The winner of that competition was a man who used shadow puppets to tell the story of a successful prostate cancer surgery. His victory came despite a sag in the sheet which rendered the silhouetted characters a little ambiguous in the already dimmed light of Mikano restaurant. You’d think if anyone could have foreseen how a little bit of sagging could ruin a performance it’d be a urologist, but I guess his triumph despite the flaccid work tools was a pretty good metaphor for the importance of the profession.
Like the urologists, the vege growers were a very friendly and good humoured bunch.
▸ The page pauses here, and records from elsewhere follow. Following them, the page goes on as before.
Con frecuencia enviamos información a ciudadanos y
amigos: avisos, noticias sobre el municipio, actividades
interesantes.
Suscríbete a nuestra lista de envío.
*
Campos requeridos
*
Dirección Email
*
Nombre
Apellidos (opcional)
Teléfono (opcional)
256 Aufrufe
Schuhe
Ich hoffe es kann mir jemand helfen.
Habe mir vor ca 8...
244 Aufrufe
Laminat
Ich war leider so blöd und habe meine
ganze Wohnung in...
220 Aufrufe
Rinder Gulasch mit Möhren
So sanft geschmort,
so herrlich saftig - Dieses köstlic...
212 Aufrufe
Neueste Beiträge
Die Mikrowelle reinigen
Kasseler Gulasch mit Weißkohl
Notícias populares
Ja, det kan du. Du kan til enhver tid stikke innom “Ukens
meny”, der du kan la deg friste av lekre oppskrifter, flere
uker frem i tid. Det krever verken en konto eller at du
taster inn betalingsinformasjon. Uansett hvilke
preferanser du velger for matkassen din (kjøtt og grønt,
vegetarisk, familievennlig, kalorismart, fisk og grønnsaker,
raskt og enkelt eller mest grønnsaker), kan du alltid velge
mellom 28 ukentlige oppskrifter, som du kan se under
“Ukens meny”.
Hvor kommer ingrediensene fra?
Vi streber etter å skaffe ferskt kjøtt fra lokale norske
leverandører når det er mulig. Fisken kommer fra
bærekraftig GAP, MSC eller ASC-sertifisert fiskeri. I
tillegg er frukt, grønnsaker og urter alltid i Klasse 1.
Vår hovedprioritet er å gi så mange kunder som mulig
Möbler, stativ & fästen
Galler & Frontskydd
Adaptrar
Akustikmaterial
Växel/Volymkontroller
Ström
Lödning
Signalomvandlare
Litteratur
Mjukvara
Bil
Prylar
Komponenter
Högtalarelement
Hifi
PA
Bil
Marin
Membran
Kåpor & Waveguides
My old mate Ben Hurley, who’s been doing corporate entertainment far longer and more successfully than I have, reckons the more boring the occupation the more fun the audience. Say what you like about accountants, after a day crunching numbers they’re up for a laugh. But telling jokes to people who work in, say, advertising is much harder – there’s no laughter, just confusion and resentment at spending any length of time in a room where somebody else is talking.
So yeah, growing spuds might sound boring but the people who do it are great fun, and we were in a first class venue: Bracu, set on an olive estate 35 minutes south of Auckland. The new chef is an ambitious, energetic fellow who cooked the restaurant back into the Metro Top 50 this year.
Charged with creating a menu that emphasized vegetables, he even made dessert from vegetables – a caramelized tomato with twelve different flavours and basil sorbet, which he learnt from apparently famous French chef Alain Passard. It was a masterpiece, like an episode of ‘Pimp my Tamarillo’ (and don’t be pointing out in comments that actually a tomato is a fruit – after my event induction last week you do not want to be going toe-to-toe with me on fresh produce trivia).
Anyway after a couple of years of unreliability Bracu is back in the saddle and I’m very happy again to recommend a visit. Their function room The Pavillion has room for almost a couple of hundred and if you get bored with the small talk you can step outside onto a dark deck, overlooking the lake, which seems purpose built for drunkenly monkeying around with somebody hot you’ve just met.
For all those chefs and restaurants who missed out on the Top 50 this year well, you don’t need my sympathy. If the last couple of months have taught me anything it’s that you should take bad press on the chin, work out whose opinion you trust and who you want to impress. And if you have a happy staff and plenty of customers you don’t need to worry what a dozen critics think of you – if the food is decent, the room will be fuller each week, while today’s newspaper is tomorrow’s fish and chip wrapper.